**The data**:
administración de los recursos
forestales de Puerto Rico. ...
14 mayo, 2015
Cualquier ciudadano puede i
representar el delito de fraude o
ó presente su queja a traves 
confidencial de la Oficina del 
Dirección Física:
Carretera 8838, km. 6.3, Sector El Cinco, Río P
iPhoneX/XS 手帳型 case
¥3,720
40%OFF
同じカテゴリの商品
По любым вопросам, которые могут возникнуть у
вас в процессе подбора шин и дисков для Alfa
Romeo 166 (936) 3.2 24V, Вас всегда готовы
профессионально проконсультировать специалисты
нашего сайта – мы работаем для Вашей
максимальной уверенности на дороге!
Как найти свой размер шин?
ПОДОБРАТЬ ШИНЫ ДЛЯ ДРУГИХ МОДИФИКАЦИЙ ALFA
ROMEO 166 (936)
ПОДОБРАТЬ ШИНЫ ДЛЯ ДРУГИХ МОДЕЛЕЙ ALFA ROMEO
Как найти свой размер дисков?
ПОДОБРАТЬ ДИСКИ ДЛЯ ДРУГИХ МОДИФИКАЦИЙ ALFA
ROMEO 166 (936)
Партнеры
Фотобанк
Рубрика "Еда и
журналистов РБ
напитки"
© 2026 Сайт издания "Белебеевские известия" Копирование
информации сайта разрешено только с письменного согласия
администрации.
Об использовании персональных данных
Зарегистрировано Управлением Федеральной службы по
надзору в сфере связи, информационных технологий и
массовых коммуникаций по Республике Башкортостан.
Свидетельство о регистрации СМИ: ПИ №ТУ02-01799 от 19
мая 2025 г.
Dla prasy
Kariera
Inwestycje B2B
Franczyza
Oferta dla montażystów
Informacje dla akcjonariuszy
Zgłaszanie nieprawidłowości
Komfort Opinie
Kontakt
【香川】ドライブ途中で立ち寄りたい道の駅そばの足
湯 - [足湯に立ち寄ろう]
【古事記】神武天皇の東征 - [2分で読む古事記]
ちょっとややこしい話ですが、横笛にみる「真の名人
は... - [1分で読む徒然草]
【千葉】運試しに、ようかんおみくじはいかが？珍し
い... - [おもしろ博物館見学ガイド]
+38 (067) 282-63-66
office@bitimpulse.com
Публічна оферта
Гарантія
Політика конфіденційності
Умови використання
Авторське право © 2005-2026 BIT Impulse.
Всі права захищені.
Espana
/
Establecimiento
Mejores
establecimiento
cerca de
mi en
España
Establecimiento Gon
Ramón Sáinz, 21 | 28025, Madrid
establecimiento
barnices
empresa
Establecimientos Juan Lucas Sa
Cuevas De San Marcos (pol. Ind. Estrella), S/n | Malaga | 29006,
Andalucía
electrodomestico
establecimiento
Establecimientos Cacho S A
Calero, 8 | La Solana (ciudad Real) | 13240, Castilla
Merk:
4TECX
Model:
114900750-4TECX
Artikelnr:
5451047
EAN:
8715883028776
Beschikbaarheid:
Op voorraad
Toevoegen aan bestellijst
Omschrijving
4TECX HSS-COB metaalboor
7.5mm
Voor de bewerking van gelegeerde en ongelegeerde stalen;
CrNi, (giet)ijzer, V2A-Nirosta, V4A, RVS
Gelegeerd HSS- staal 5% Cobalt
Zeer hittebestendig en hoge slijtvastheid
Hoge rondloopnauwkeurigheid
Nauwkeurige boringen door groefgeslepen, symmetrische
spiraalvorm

**The problem**:
Return all of the data above exactly, leaving out no line.

**Task output**:
administración de los recursos
forestales de Puerto Rico. ...
14 mayo, 2015
Cualquier ciudadano puede i
representar el delito de fraude o
ó presente su queja a traves 
confidencial de la Oficina del 
Dirección Física:
Carretera 8838, km. 6.3, Sector El Cinco, Río P
iPhoneX/XS 手帳型 case
¥3,720
40%OFF
同じカテゴリの商品
По любым вопросам, которые могут возникнуть у
вас в процессе подбора шин и дисков для Alfa
Romeo 166 (936) 3.2 24V, Вас всегда готовы
профессионально проконсультировать специалисты
нашего сайта – мы работаем для Вашей
максимальной уверенности на дороге!
Как найти свой размер шин?
ПОДОБРАТЬ ШИНЫ ДЛЯ ДРУГИХ МОДИФИКАЦИЙ ALFA
ROMEO 166 (936)
ПОДОБРАТЬ ШИНЫ ДЛЯ ДРУГИХ МОДЕЛЕЙ ALFA ROMEO
Как найти свой размер дисков?
ПОДОБРАТЬ ДИСКИ ДЛЯ ДРУГИХ МОДИФИКАЦИЙ ALFA
ROMEO 166 (936)
Партнеры
Фотобанк
Рубрика "Еда и
журналистов РБ
напитки"
© 2026 Сайт издания "Белебеевские известия" Копирование
информации сайта разрешено только с письменного согласия
администрации.
Об использовании персональных данных
Зарегистрировано Управлением Федеральной службы по
надзору в сфере связи, информационных технологий и
массовых коммуникаций по Республике Башкортостан.
Свидетельство о регистрации СМИ: ПИ №ТУ02-01799 от 19
мая 2025 г.
Dla prasy
Kariera
Inwestycje B2B
Franczyza
Oferta dla montażystów
Informacje dla akcjonariuszy
Zgłaszanie nieprawidłowości
Komfort Opinie
Kontakt
【香川】ドライブ途中で立ち寄りたい道の駅そばの足
湯 - [足湯に立ち寄ろう]
【古事記】神武天皇の東征 - [2分で読む古事記]
ちょっとややこしい話ですが、横笛にみる「真の名人
は... - [1分で読む徒然草]
【千葉】運試しに、ようかんおみくじはいかが？珍し
い... - [おもしろ博物館見学ガイド]
+38 (067) 282-63-66
office@bitimpulse.com
Публічна оферта
Гарантія
Політика конфіденційності
Умови використання
Авторське право © 2005-2026 BIT Impulse.
Всі права захищені.
Espana
/
Establecimiento
Mejores
establecimiento
cerca de
mi en
España
Establecimiento Gon
Ramón Sáinz, 21 | 28025, Madrid
establecimiento
barnices
empresa
Establecimientos Juan Lucas Sa
Cuevas De San Marcos (pol. Ind. Estrella), S/n | Malaga | 29006,
Andalucía
electrodomestico
establecimiento
Establecimientos Cacho S A
Calero, 8 | La Solana (ciudad Real) | 13240, Castilla
Merk:
4TECX
Model:
114900750-4TECX
Artikelnr:
5451047
EAN:
8715883028776
Beschikbaarheid:
Op voorraad
Toevoegen aan bestellijst
Omschrijving
4TECX HSS-COB metaalboor
7.5mm
Voor de bewerking van gelegeerde en ongelegeerde stalen;
CrNi, (giet)ijzer, V2A-Nirosta, V4A, RVS
Gelegeerd HSS- staal 5% Cobalt
Zeer hittebestendig en hoge slijtvastheid
Hoge rondloopnauwkeurigheid
Nauwkeurige boringen door groefgeslepen, symmetrische
spiraalvorm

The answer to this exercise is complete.